Regulators might not allow one company to have 45 percent market share. Sergei Nikolayev

Czech-held PPF group, owner of electronics retailer Eldorado, wants to sell the chain to competitor M.Video and get a controlling stake in the combined company.

PPF owners Peter Kellner and Jiri Smejc are in talks with M.Video principal owner and president Alexander Tynkovan, an acquaintance of the Czechs told Vedomosti. An M.Video source confirmed the negotiations.

M.Video can hold a secondary share issue and use the proceeds to pay the full or partial amount for PPF's Eldorado.

Tynkovan did not deny the possibility of merging with Eldorado.

"We see the possibility of merging our company with Eldorado as one option for market development," he said. The deal could be closed in the next one to three years.

There were 330 Eldorado stores in June 2011. Igor Yakovlev founded the company in 1994. In September 2008, he sold a controlling stake to PPF because of financial problems. Last week, the Czechs announced that their share had increased to 100 percent. According to PPF, Eldorado's 2010 turnover rose 15 percent to 80 billion rubles ($2.75 billion).
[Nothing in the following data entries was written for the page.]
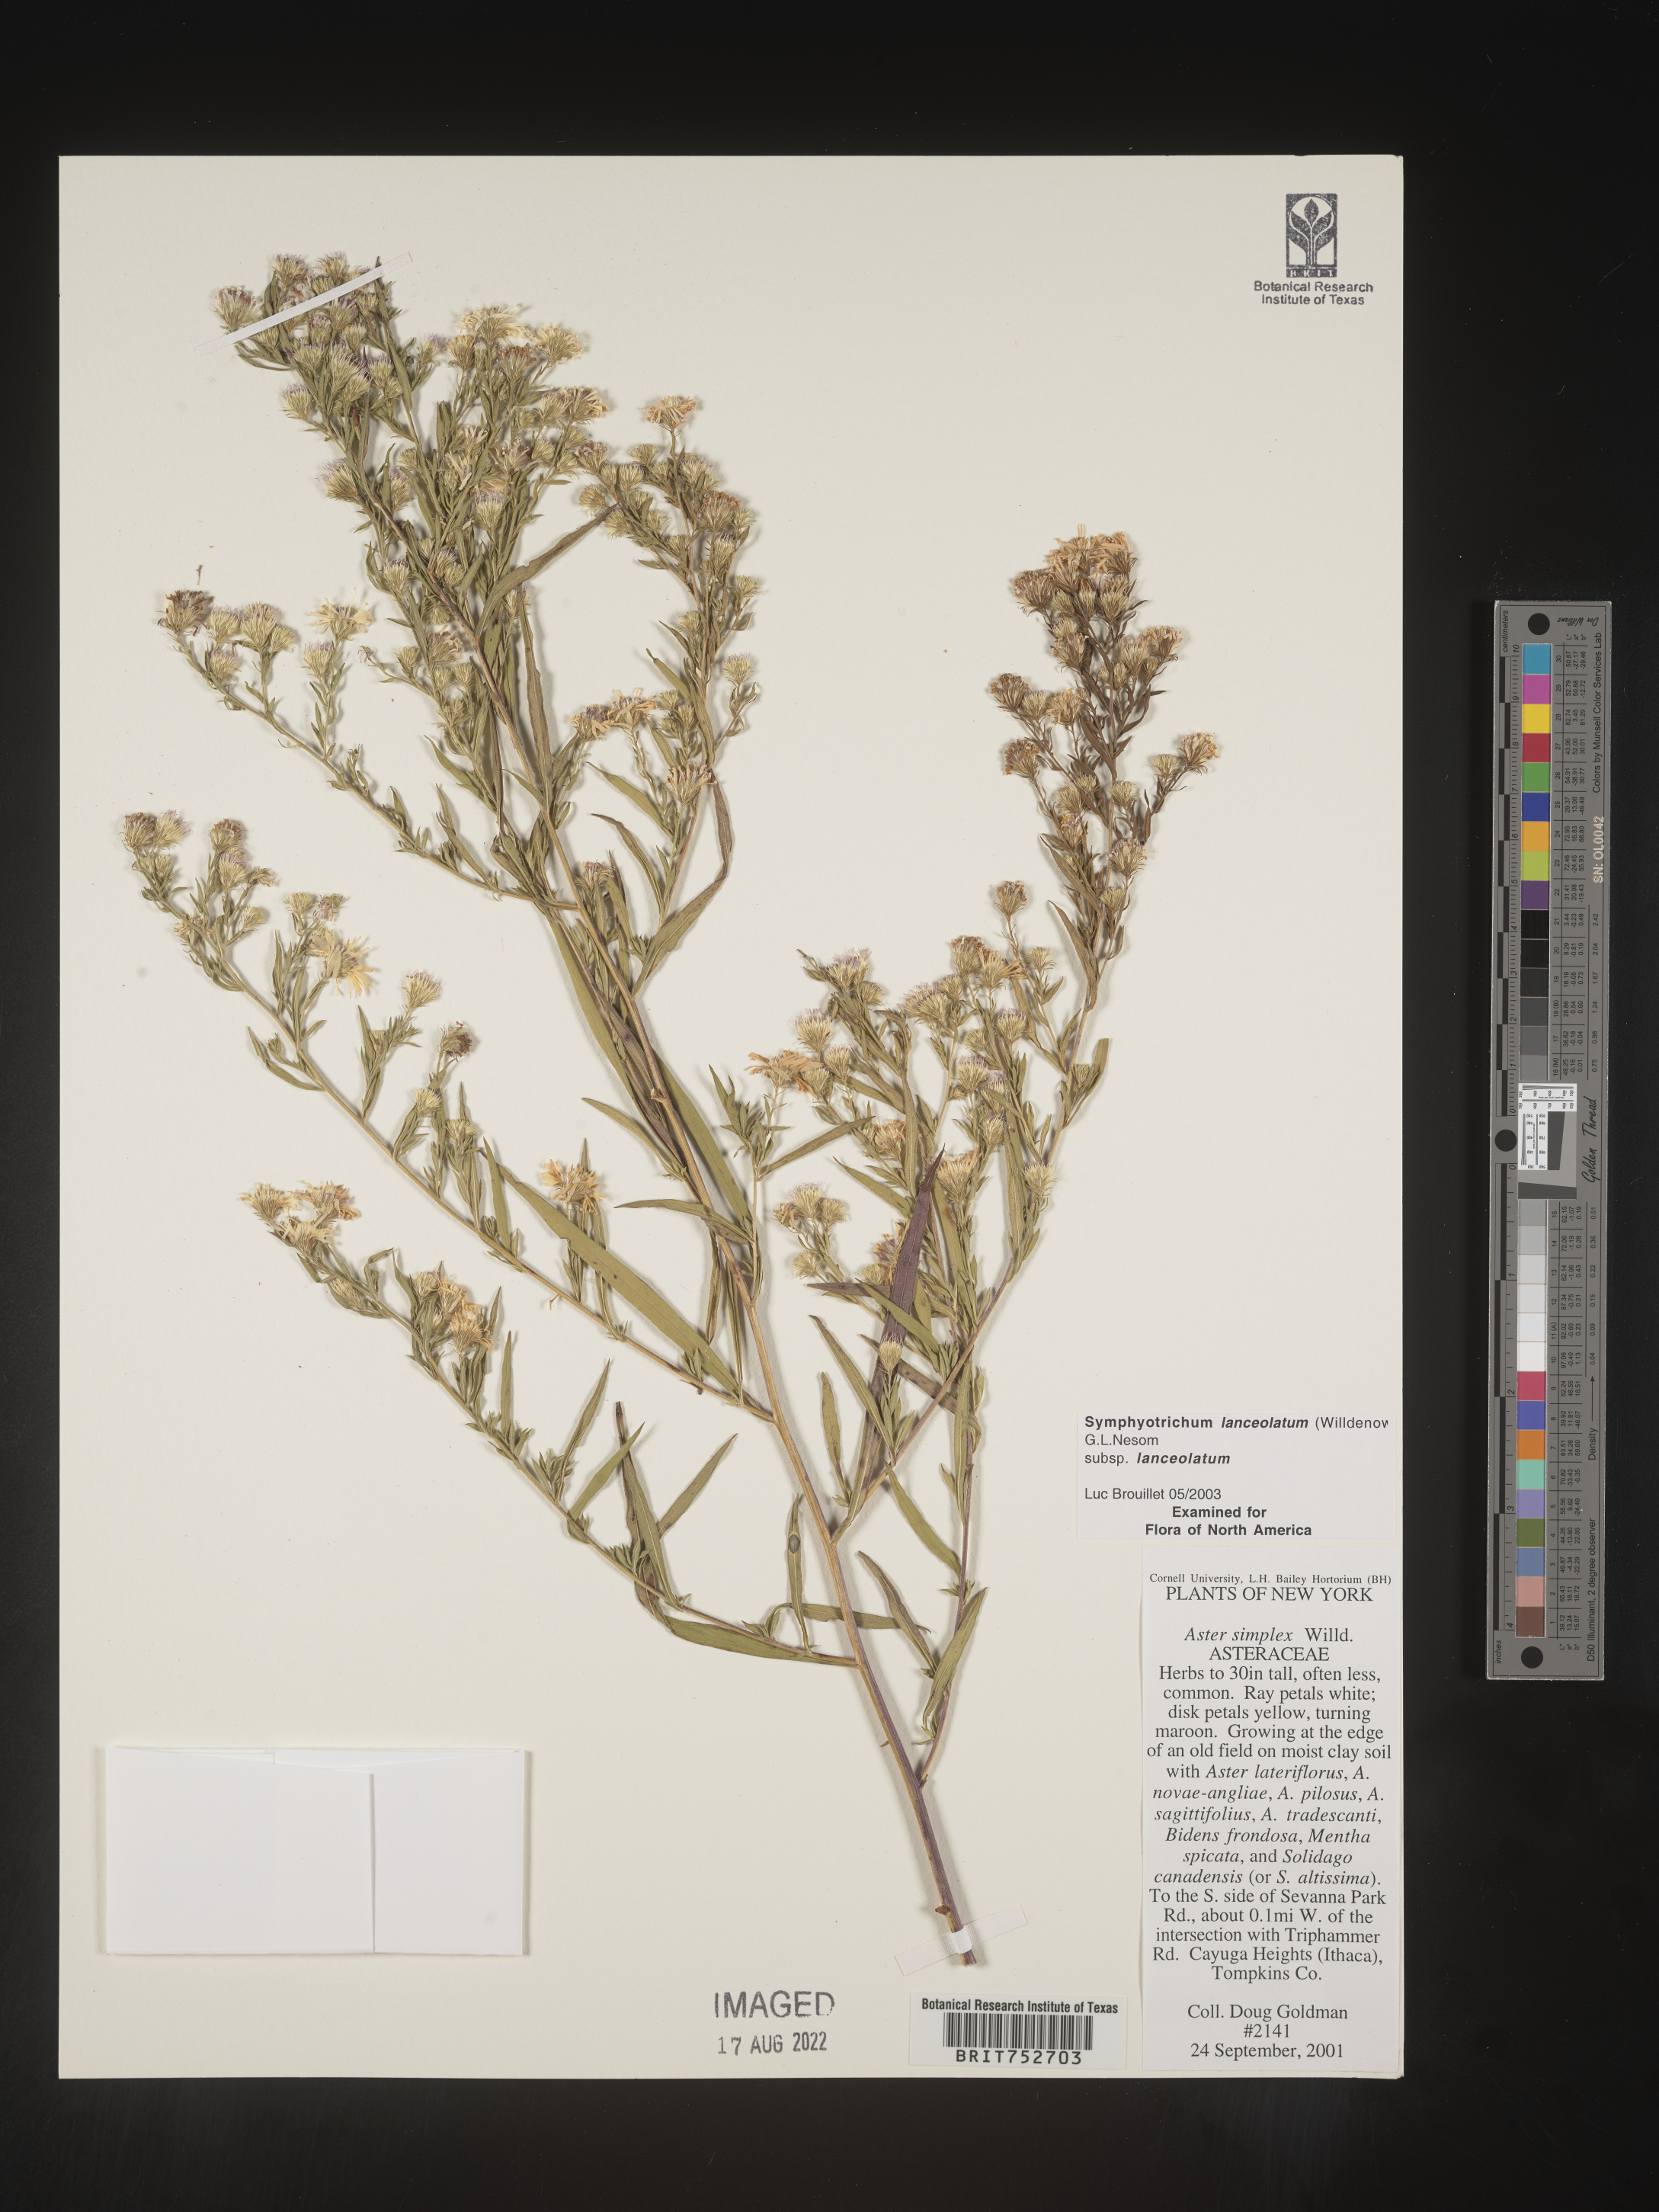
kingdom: Plantae
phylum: Tracheophyta
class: Magnoliopsida
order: Asterales
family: Asteraceae
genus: Symphyotrichum
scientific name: Symphyotrichum lanceolatum
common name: Panicled aster
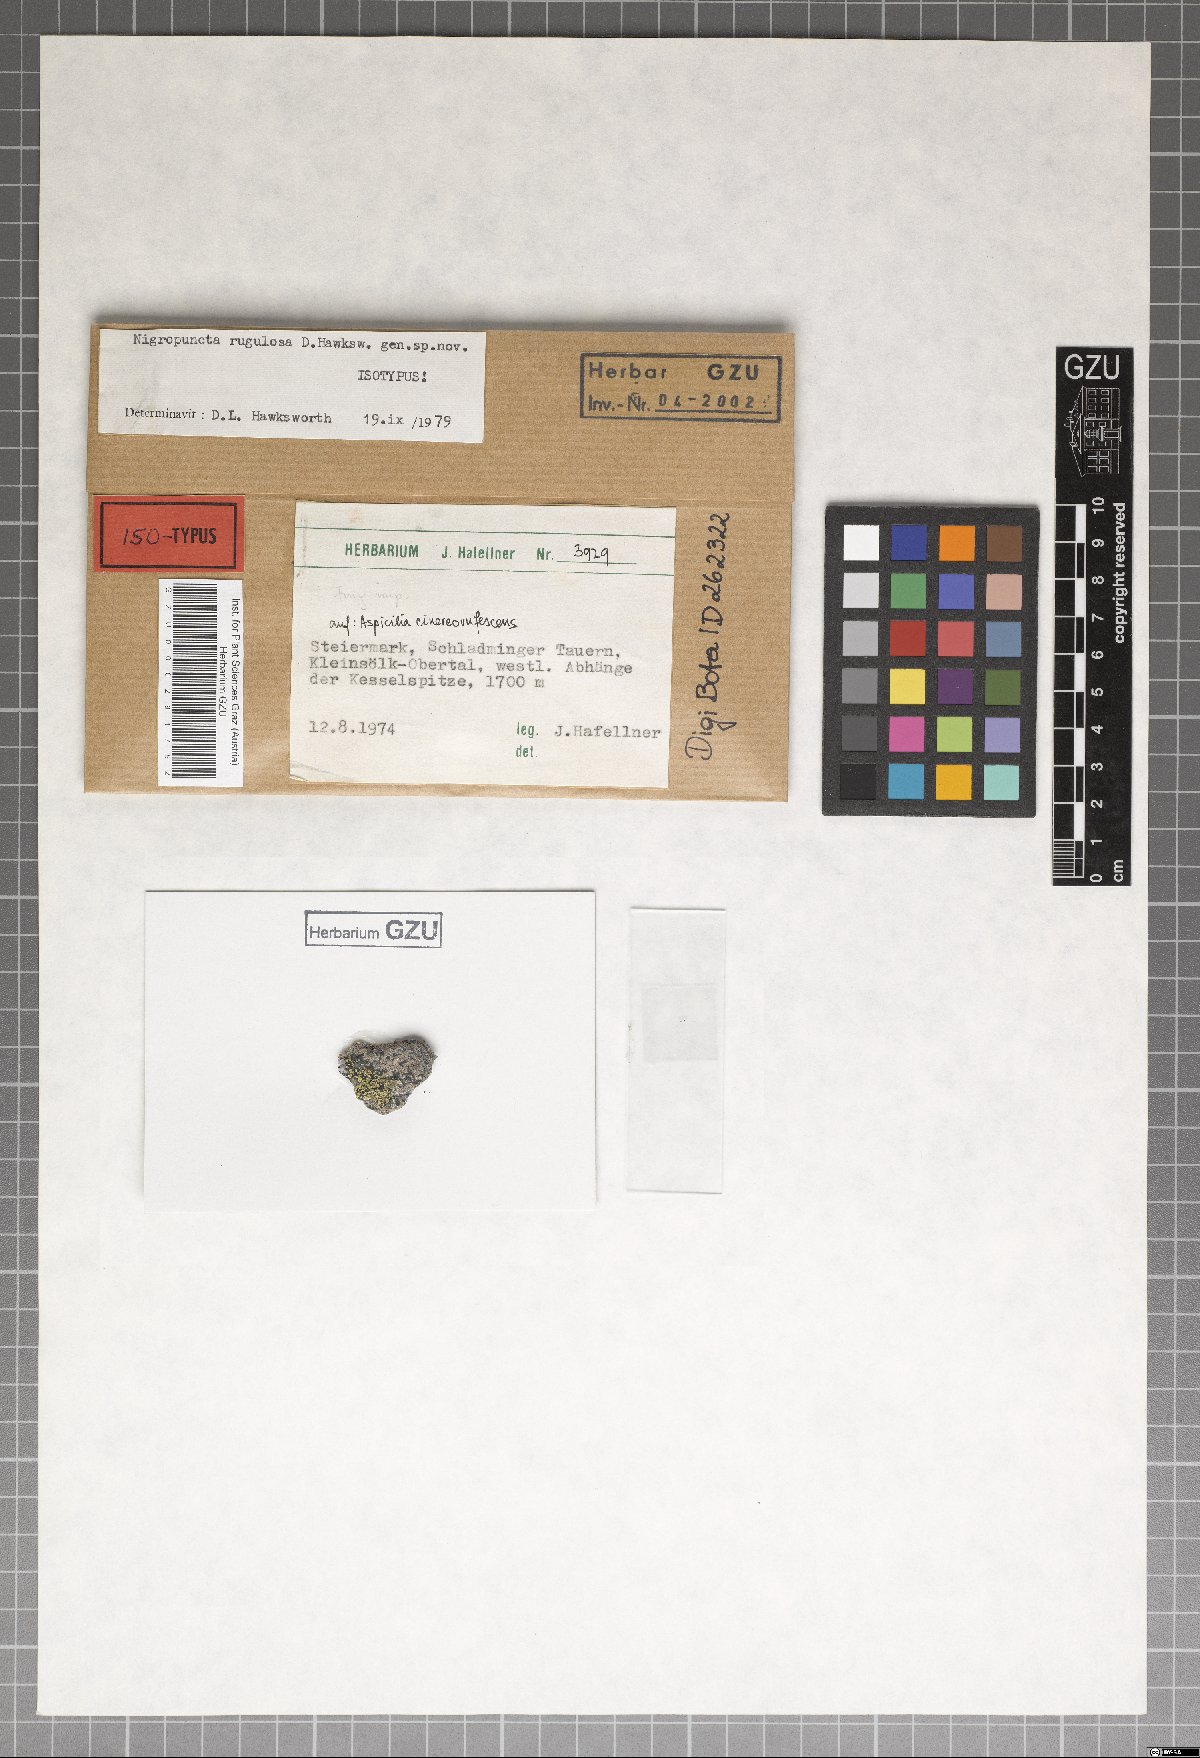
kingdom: Fungi
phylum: Ascomycota
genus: Nigropuncta
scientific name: Nigropuncta rugulosa
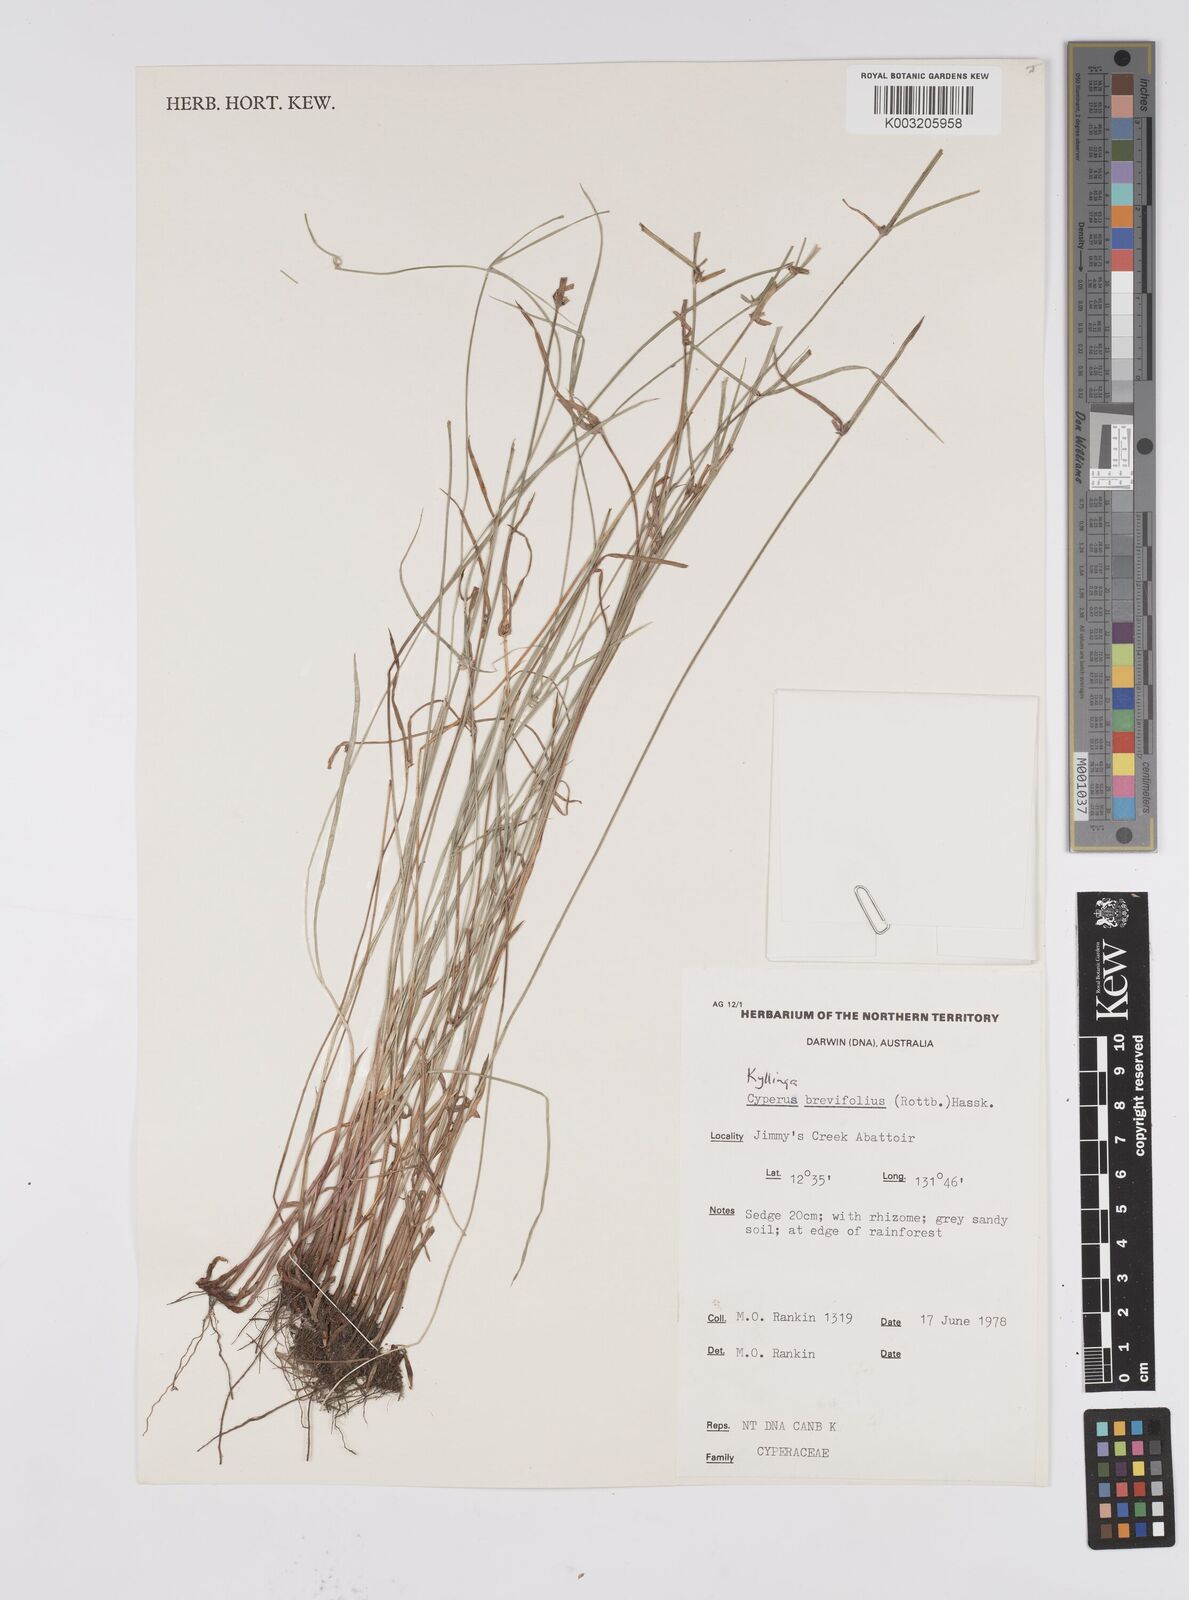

The company is profitable, with a 6.1 percent EBITDA margin.

M.Video has 232 hypermarkets, of which 24 are owned directly, as of June. The company was founded in 1993 by father and son Anatoly and Alexander Tynkovan. In October 2007, M.Video held an initial public offering, floating about 30 percent of its shares. The remainder belongs to the Tynkovans and company chief executive Pavel Breyev. Its turnover was 86 billion rubles in 2010.

"Consolidation of Eldorado, which has an 18 to 19 percent market share, and M.Video, which has 23 to 24 percent, will create a very large electronic retailer with a share of about 45 percent. Their closest competitor, MediaMarkt, controls about 7 percent," a source in a large manufacturer of household appliances said.

A source at the Federal Anti-Monopoly Service said no petition for the purchase of Eldorado or M.Video had been received, but "the service will operate within the law, which sets the threshold of dominance at 35 percent."